[Hardware project source files]
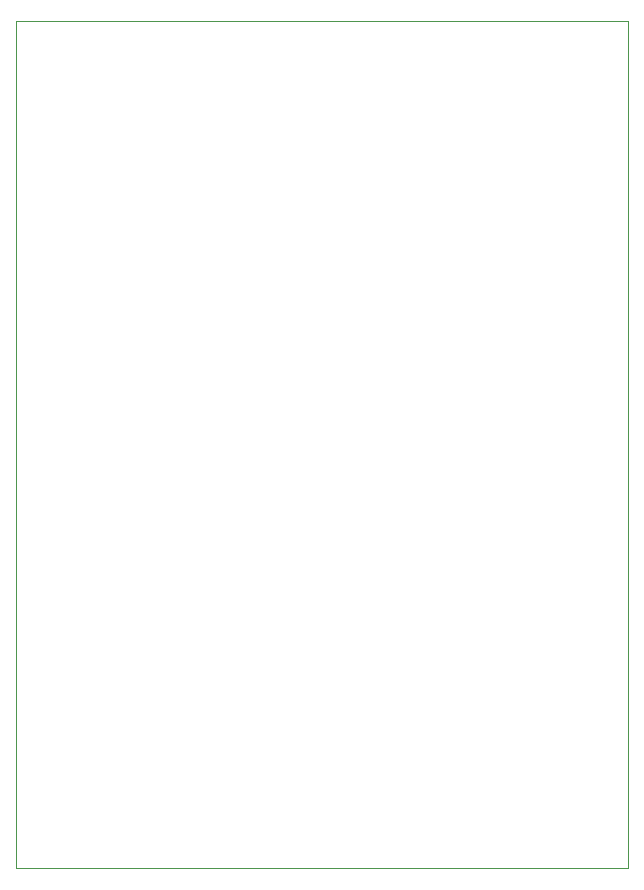
<source format=gbr>
G04 (created by PCBNEW (2013-07-07 BZR 4022)-stable) date 7/4/2017 7:52:43 PM*
%MOIN*%
G04 Gerber Fmt 3.4, Leading zero omitted, Abs format*
%FSLAX34Y34*%
G01*
G70*
G90*
G04 APERTURE LIST*
%ADD10C,0.00590551*%
%ADD11C,0.00393701*%
G04 APERTURE END LIST*
G54D10*
G54D11*
X47100Y-23800D02*
X67500Y-23800D01*
X47100Y-52025D02*
X47100Y-23800D01*
X67500Y-52025D02*
X47100Y-52025D01*
X67500Y-23800D02*
X67500Y-52025D01*
M02*

</source>
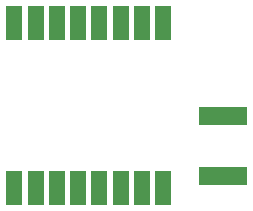
<source format=gbr>
G04 #@! TF.GenerationSoftware,KiCad,Pcbnew,(5.1.4)-1*
G04 #@! TF.CreationDate,2020-01-01T11:40:27-06:00*
G04 #@! TF.ProjectId,loRaWan1262_jlc,6c6f5261-5761-46e3-9132-36325f6a6c63,rev?*
G04 #@! TF.SameCoordinates,Original*
G04 #@! TF.FileFunction,Paste,Bot*
G04 #@! TF.FilePolarity,Positive*
%FSLAX46Y46*%
G04 Gerber Fmt 4.6, Leading zero omitted, Abs format (unit mm)*
G04 Created by KiCad (PCBNEW (5.1.4)-1) date 2020-01-01 11:40:27*
%MOMM*%
%LPD*%
G04 APERTURE LIST*
%ADD10R,1.400000X3.000000*%
%ADD11R,4.060000X1.520000*%
G04 APERTURE END LIST*
D10*
X170638000Y-96154000D03*
X168838000Y-96154000D03*
X167038000Y-96154000D03*
X165238000Y-96154000D03*
X163438000Y-96154000D03*
X161638000Y-96154000D03*
X159838000Y-96154000D03*
X158038000Y-96154000D03*
X158038000Y-82154000D03*
X159838000Y-82154000D03*
X161638000Y-82154000D03*
X163438000Y-82154000D03*
X165238000Y-82154000D03*
X167038000Y-82154000D03*
X168838000Y-82154000D03*
X170638000Y-82154000D03*
D11*
X175742600Y-90043000D03*
X175742600Y-95123000D03*
M02*

</source>
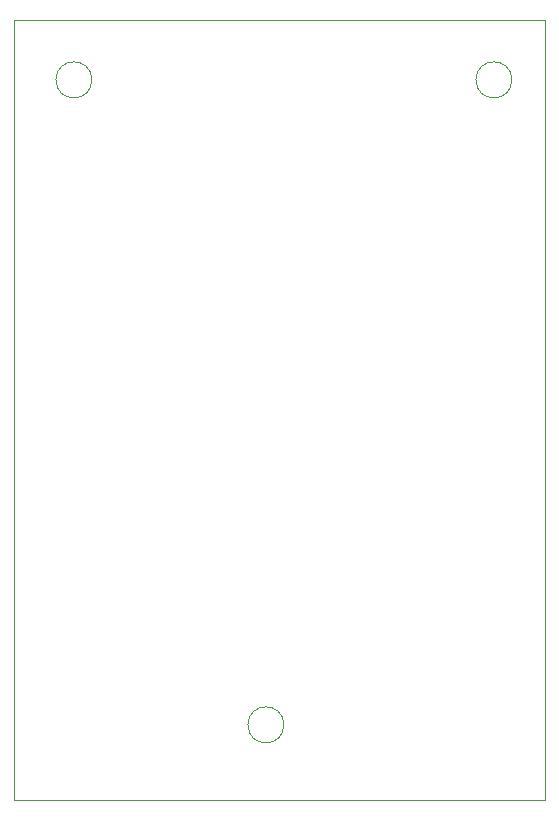
<source format=gbr>
%TF.GenerationSoftware,KiCad,Pcbnew,7.0.6*%
%TF.CreationDate,2025-01-04T15:57:42+10:30*%
%TF.ProjectId,Security System SMPS,53656375-7269-4747-9920-53797374656d,rev?*%
%TF.SameCoordinates,Original*%
%TF.FileFunction,Profile,NP*%
%FSLAX46Y46*%
G04 Gerber Fmt 4.6, Leading zero omitted, Abs format (unit mm)*
G04 Created by KiCad (PCBNEW 7.0.6) date 2025-01-04 15:57:42*
%MOMM*%
%LPD*%
G01*
G04 APERTURE LIST*
%TA.AperFunction,Profile*%
%ADD10C,0.100000*%
%TD*%
G04 APERTURE END LIST*
D10*
X108204000Y-60960000D02*
G75*
G03*
X108204000Y-60960000I-1524000J0D01*
G01*
X143764000Y-60960000D02*
G75*
G03*
X143764000Y-60960000I-1524000J0D01*
G01*
X124460000Y-115570000D02*
G75*
G03*
X124460000Y-115570000I-1524000J0D01*
G01*
X101600000Y-55880000D02*
X146558000Y-55880000D01*
X146558000Y-121920000D01*
X101600000Y-121920000D01*
X101600000Y-55880000D01*
M02*

</source>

→ EXERCISE: Extract all the data above exactly, excluding every picture.

→ EXERCISE RESPONSE:
<source format=gbr>
G04 (created by PCBNEW (2013-07-07 BZR 4022)-stable) date 7/4/2017 7:52:43 PM*
%MOIN*%
G04 Gerber Fmt 3.4, Leading zero omitted, Abs format*
%FSLAX34Y34*%
G01*
G70*
G90*
G04 APERTURE LIST*
%ADD10C,0.00590551*%
%ADD11C,0.00393701*%
G04 APERTURE END LIST*
G54D10*
G54D11*
X47100Y-23800D02*
X67500Y-23800D01*
X47100Y-52025D02*
X47100Y-23800D01*
X67500Y-52025D02*
X47100Y-52025D01*
X67500Y-23800D02*
X67500Y-52025D01*
M02*

</source>
<source format=gbr>
G04 #@! TF.GenerationSoftware,KiCad,Pcbnew,(5.1.4)-1*
G04 #@! TF.CreationDate,2020-01-01T11:40:27-06:00*
G04 #@! TF.ProjectId,loRaWan1262_jlc,6c6f5261-5761-46e3-9132-36325f6a6c63,rev?*
G04 #@! TF.SameCoordinates,Original*
G04 #@! TF.FileFunction,Paste,Bot*
G04 #@! TF.FilePolarity,Positive*
%FSLAX46Y46*%
G04 Gerber Fmt 4.6, Leading zero omitted, Abs format (unit mm)*
G04 Created by KiCad (PCBNEW (5.1.4)-1) date 2020-01-01 11:40:27*
%MOMM*%
%LPD*%
G04 APERTURE LIST*
%ADD10R,1.400000X3.000000*%
%ADD11R,4.060000X1.520000*%
G04 APERTURE END LIST*
D10*
X170638000Y-96154000D03*
X168838000Y-96154000D03*
X167038000Y-96154000D03*
X165238000Y-96154000D03*
X163438000Y-96154000D03*
X161638000Y-96154000D03*
X159838000Y-96154000D03*
X158038000Y-96154000D03*
X158038000Y-82154000D03*
X159838000Y-82154000D03*
X161638000Y-82154000D03*
X163438000Y-82154000D03*
X165238000Y-82154000D03*
X167038000Y-82154000D03*
X168838000Y-82154000D03*
X170638000Y-82154000D03*
D11*
X175742600Y-90043000D03*
X175742600Y-95123000D03*
M02*

</source>
<source format=gbr>
%TF.GenerationSoftware,KiCad,Pcbnew,7.0.6*%
%TF.CreationDate,2025-01-04T15:57:42+10:30*%
%TF.ProjectId,Security System SMPS,53656375-7269-4747-9920-53797374656d,rev?*%
%TF.SameCoordinates,Original*%
%TF.FileFunction,Profile,NP*%
%FSLAX46Y46*%
G04 Gerber Fmt 4.6, Leading zero omitted, Abs format (unit mm)*
G04 Created by KiCad (PCBNEW 7.0.6) date 2025-01-04 15:57:42*
%MOMM*%
%LPD*%
G01*
G04 APERTURE LIST*
%TA.AperFunction,Profile*%
%ADD10C,0.100000*%
%TD*%
G04 APERTURE END LIST*
D10*
X108204000Y-60960000D02*
G75*
G03*
X108204000Y-60960000I-1524000J0D01*
G01*
X143764000Y-60960000D02*
G75*
G03*
X143764000Y-60960000I-1524000J0D01*
G01*
X124460000Y-115570000D02*
G75*
G03*
X124460000Y-115570000I-1524000J0D01*
G01*
X101600000Y-55880000D02*
X146558000Y-55880000D01*
X146558000Y-121920000D01*
X101600000Y-121920000D01*
X101600000Y-55880000D01*
M02*

</source>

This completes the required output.